Dream11 has raised $100 million (Rs. 700 crore) in a round led by Chinese internet giant Tencent, and is now valued around $500 million (Rs. 3,500 crore). The latest round was Dream11’s Series D, and included participation from existing investors. Previously, investors including Kalaari Capital, Think Investments, Multiples Equity had backed the startup.
With a valuation of $500 million, Dream11 is now among the rarefied field of Indian startups that at valued at half a billion or more. Dream11’s dream run began in 2012, when it was founded by Harsh Jain, a graduate of the University of Pennsylvania and an MBA from Columbia Business School, and Bhavit Sheth, and MBA from Bentley University, Boston. Both were die-hard fans of fantasy football, and wondered why similar alternatives didn’t exist in India. They founded Dream11, a platform which allows users to choose the members of their their fantasy teams, and then earn real money based on how they perform on the field.

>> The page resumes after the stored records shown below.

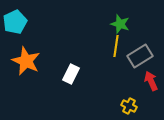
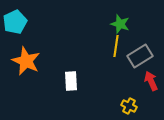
white rectangle: moved 7 px down; rotated 30 degrees counterclockwise
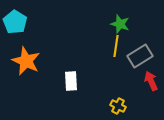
cyan pentagon: rotated 15 degrees counterclockwise
yellow cross: moved 11 px left
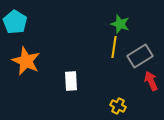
yellow line: moved 2 px left, 1 px down
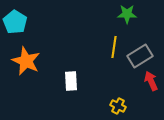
green star: moved 7 px right, 10 px up; rotated 18 degrees counterclockwise
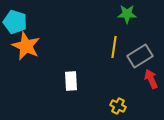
cyan pentagon: rotated 15 degrees counterclockwise
orange star: moved 15 px up
red arrow: moved 2 px up
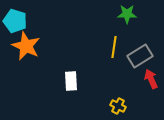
cyan pentagon: moved 1 px up
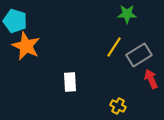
yellow line: rotated 25 degrees clockwise
gray rectangle: moved 1 px left, 1 px up
white rectangle: moved 1 px left, 1 px down
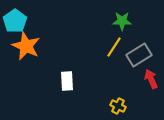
green star: moved 5 px left, 7 px down
cyan pentagon: rotated 20 degrees clockwise
white rectangle: moved 3 px left, 1 px up
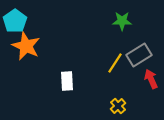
yellow line: moved 1 px right, 16 px down
yellow cross: rotated 21 degrees clockwise
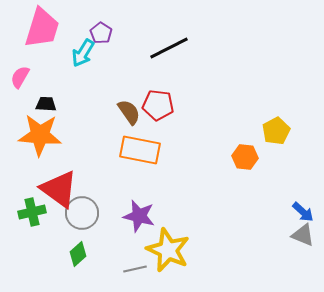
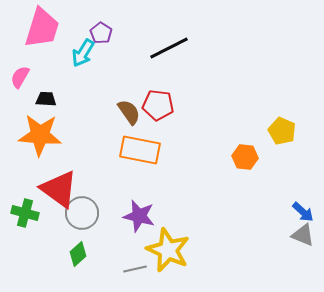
black trapezoid: moved 5 px up
yellow pentagon: moved 6 px right; rotated 20 degrees counterclockwise
green cross: moved 7 px left, 1 px down; rotated 28 degrees clockwise
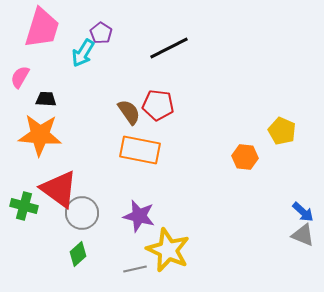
green cross: moved 1 px left, 7 px up
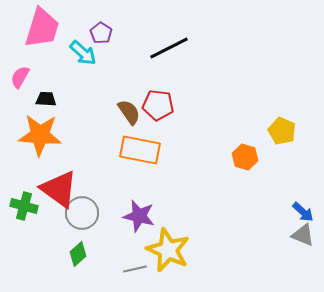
cyan arrow: rotated 80 degrees counterclockwise
orange hexagon: rotated 10 degrees clockwise
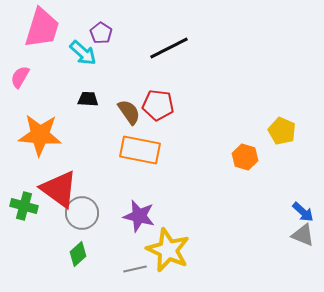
black trapezoid: moved 42 px right
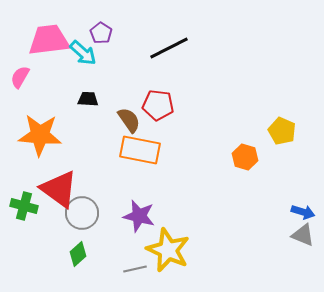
pink trapezoid: moved 7 px right, 12 px down; rotated 114 degrees counterclockwise
brown semicircle: moved 8 px down
blue arrow: rotated 25 degrees counterclockwise
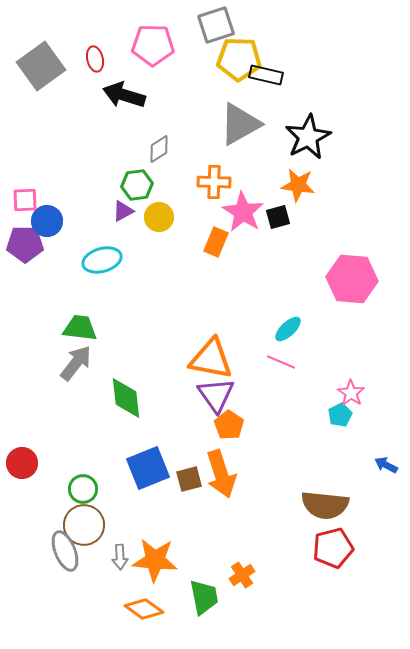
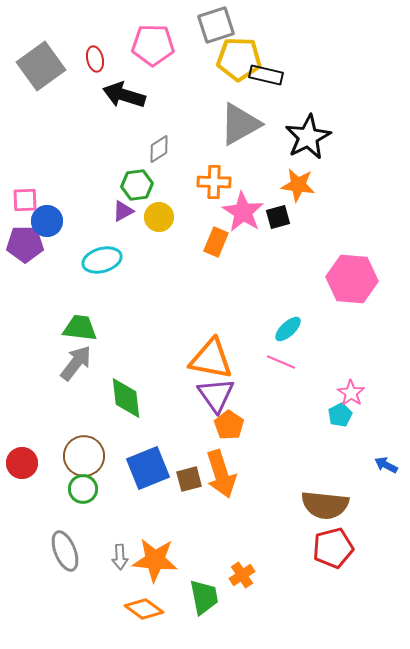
brown circle at (84, 525): moved 69 px up
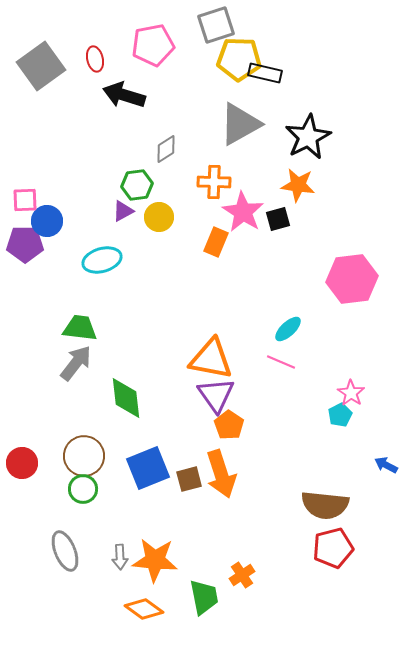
pink pentagon at (153, 45): rotated 12 degrees counterclockwise
black rectangle at (266, 75): moved 1 px left, 2 px up
gray diamond at (159, 149): moved 7 px right
black square at (278, 217): moved 2 px down
pink hexagon at (352, 279): rotated 12 degrees counterclockwise
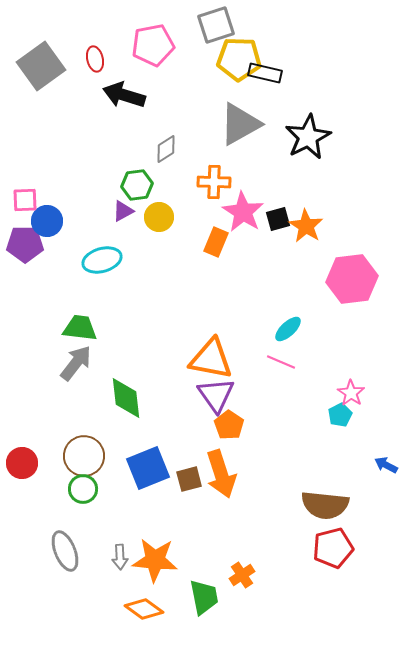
orange star at (298, 185): moved 8 px right, 41 px down; rotated 24 degrees clockwise
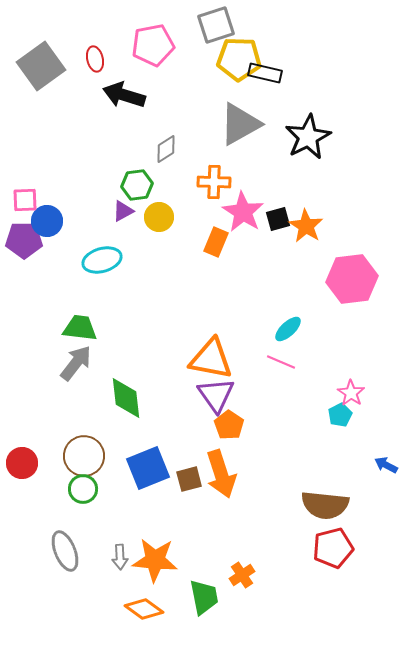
purple pentagon at (25, 244): moved 1 px left, 4 px up
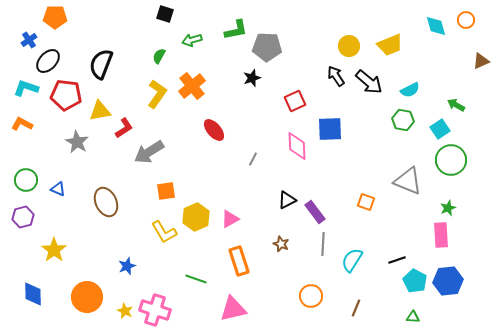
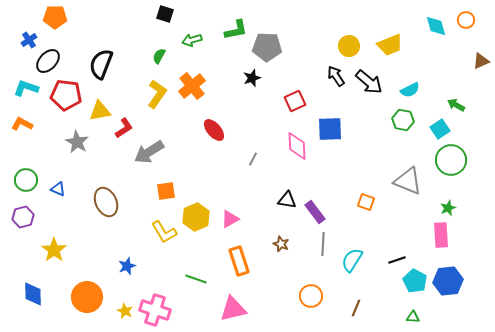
black triangle at (287, 200): rotated 36 degrees clockwise
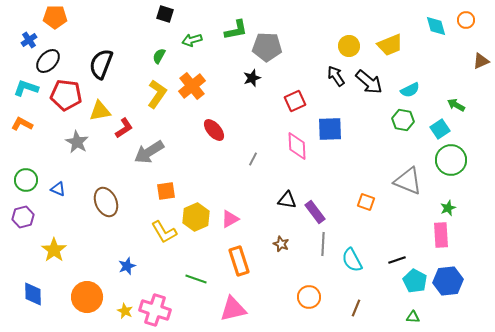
cyan semicircle at (352, 260): rotated 60 degrees counterclockwise
orange circle at (311, 296): moved 2 px left, 1 px down
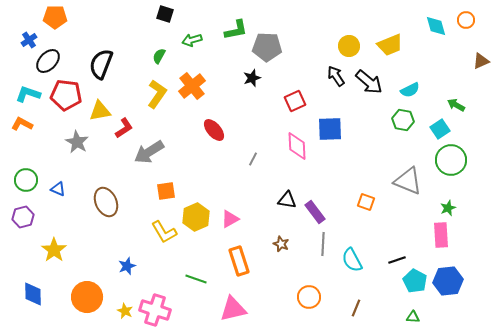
cyan L-shape at (26, 88): moved 2 px right, 6 px down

Unlike some other players in the space, Dream11 requires users to pay an upfront amount before they participate in its contests. Users can create their own leagues, and challenge friends who can pick the best teams. Teams receive points based on how their players perform in real life, and the pot it split between the team owners.
Given how popular cricket is in India, it’s not surprising that Dream11 has taken off — it had 10 lakh users in 2014, which grew to 1.5 crore users by 2017, and now Dream11 claims to have 4 crore users on its platform. It’s helped that it has signed on some of cricket’s biggest names to endorse its product — in 2017, Dream11 had been endorsed by Harsha Bhogle, and this year, it ran a TV campaign with Mahendra Singh Dhoni, challenging users if they could be “Dimaag se Dhoni” and select the best-performing teams.

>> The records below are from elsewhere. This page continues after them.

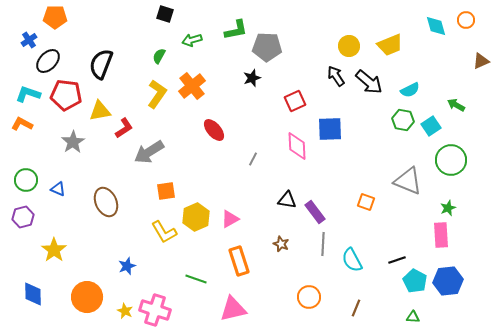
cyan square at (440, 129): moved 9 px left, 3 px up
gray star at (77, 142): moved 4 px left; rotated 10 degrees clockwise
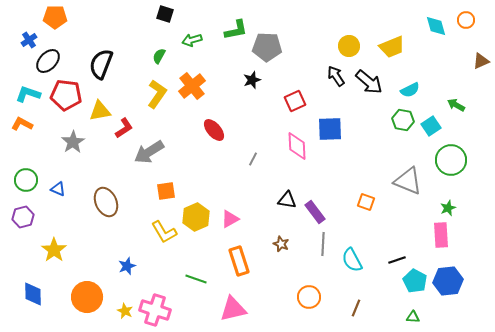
yellow trapezoid at (390, 45): moved 2 px right, 2 px down
black star at (252, 78): moved 2 px down
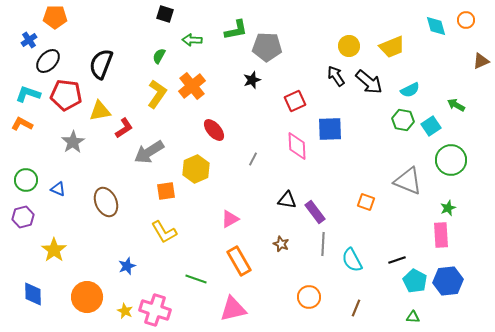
green arrow at (192, 40): rotated 18 degrees clockwise
yellow hexagon at (196, 217): moved 48 px up
orange rectangle at (239, 261): rotated 12 degrees counterclockwise
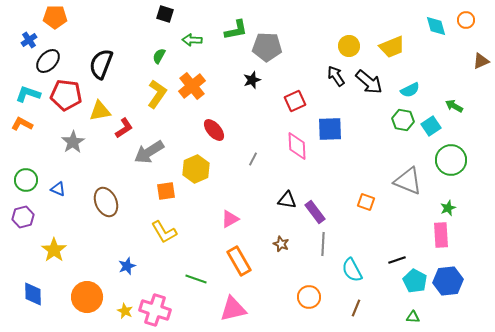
green arrow at (456, 105): moved 2 px left, 1 px down
cyan semicircle at (352, 260): moved 10 px down
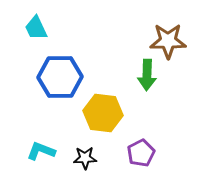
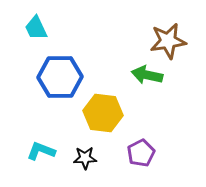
brown star: rotated 9 degrees counterclockwise
green arrow: rotated 100 degrees clockwise
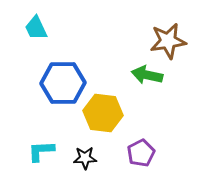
blue hexagon: moved 3 px right, 6 px down
cyan L-shape: rotated 24 degrees counterclockwise
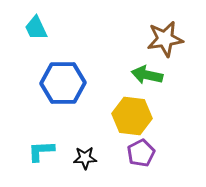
brown star: moved 3 px left, 2 px up
yellow hexagon: moved 29 px right, 3 px down
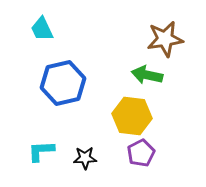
cyan trapezoid: moved 6 px right, 1 px down
blue hexagon: rotated 12 degrees counterclockwise
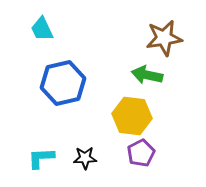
brown star: moved 1 px left, 1 px up
cyan L-shape: moved 7 px down
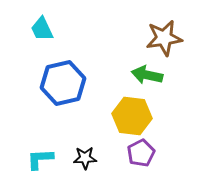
cyan L-shape: moved 1 px left, 1 px down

But it hasn’t been all smooth sailing. While online gambling games aren’t allowed in India, Dream11 called itself a “game of skill”, and skirted past regulators. Not everyone agreed — in 2017, it was taken to court over allegations that it was a gambling game, but the High Court ruled that it was indeed a game of skill, and the order was subsequently upheld by the Supreme Court. Dream11’s similarly with gambling apps has also meant that its app isn’t allowed on the Google Play store, and the company sends users a link on how to download it after they give a missed call on a number. And like most other startups, Dream11 is losing money — in FY2017, Dream11 had revenues of Rs. 62 crore, but ended up with losses of Rs. 15 crore.

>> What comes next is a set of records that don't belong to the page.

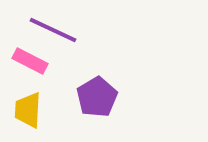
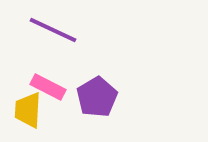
pink rectangle: moved 18 px right, 26 px down
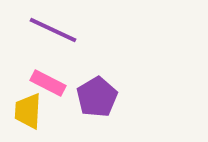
pink rectangle: moved 4 px up
yellow trapezoid: moved 1 px down
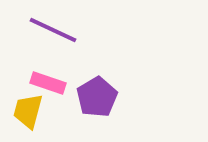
pink rectangle: rotated 8 degrees counterclockwise
yellow trapezoid: rotated 12 degrees clockwise
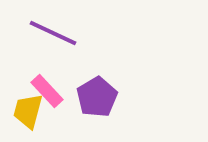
purple line: moved 3 px down
pink rectangle: moved 1 px left, 8 px down; rotated 28 degrees clockwise
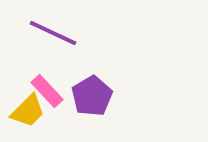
purple pentagon: moved 5 px left, 1 px up
yellow trapezoid: rotated 150 degrees counterclockwise
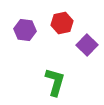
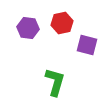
purple hexagon: moved 3 px right, 2 px up
purple square: rotated 30 degrees counterclockwise
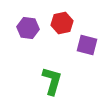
green L-shape: moved 3 px left, 1 px up
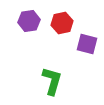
purple hexagon: moved 1 px right, 7 px up; rotated 15 degrees counterclockwise
purple square: moved 1 px up
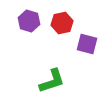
purple hexagon: rotated 25 degrees clockwise
green L-shape: rotated 56 degrees clockwise
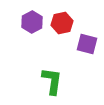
purple hexagon: moved 3 px right, 1 px down; rotated 15 degrees clockwise
green L-shape: rotated 64 degrees counterclockwise
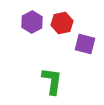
purple square: moved 2 px left
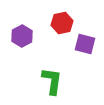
purple hexagon: moved 10 px left, 14 px down
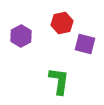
purple hexagon: moved 1 px left
green L-shape: moved 7 px right
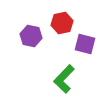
purple hexagon: moved 10 px right; rotated 20 degrees counterclockwise
green L-shape: moved 5 px right, 2 px up; rotated 144 degrees counterclockwise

But the company now has the might of Tencent behind it, and will look to even more aggressively expand its services. Dream11 has already moved away from cricket — it runs fantasy games for Indian football and kabaddi, and has even moved to foreign shores — it’s the official fantasy league partner for the Caribbean Premier League. Its bread and butter, though, is still the IPL, during which it sees the most interest on its website.
Dream11 does seem have a pretty heady combination on paper — India has a billion people who’re crazy about cricket, and they’re rapidly coming online thanks to cheap smartphones and cheaper data plans. And Dream11 throws in the potential of earning real money, along with the excitement of playing along with your friends. Dream11 is already worth $500 million — if it can continue dominating India’s fantasy games space, it might end up creating India’s first unicorn in the consumer gaming sector.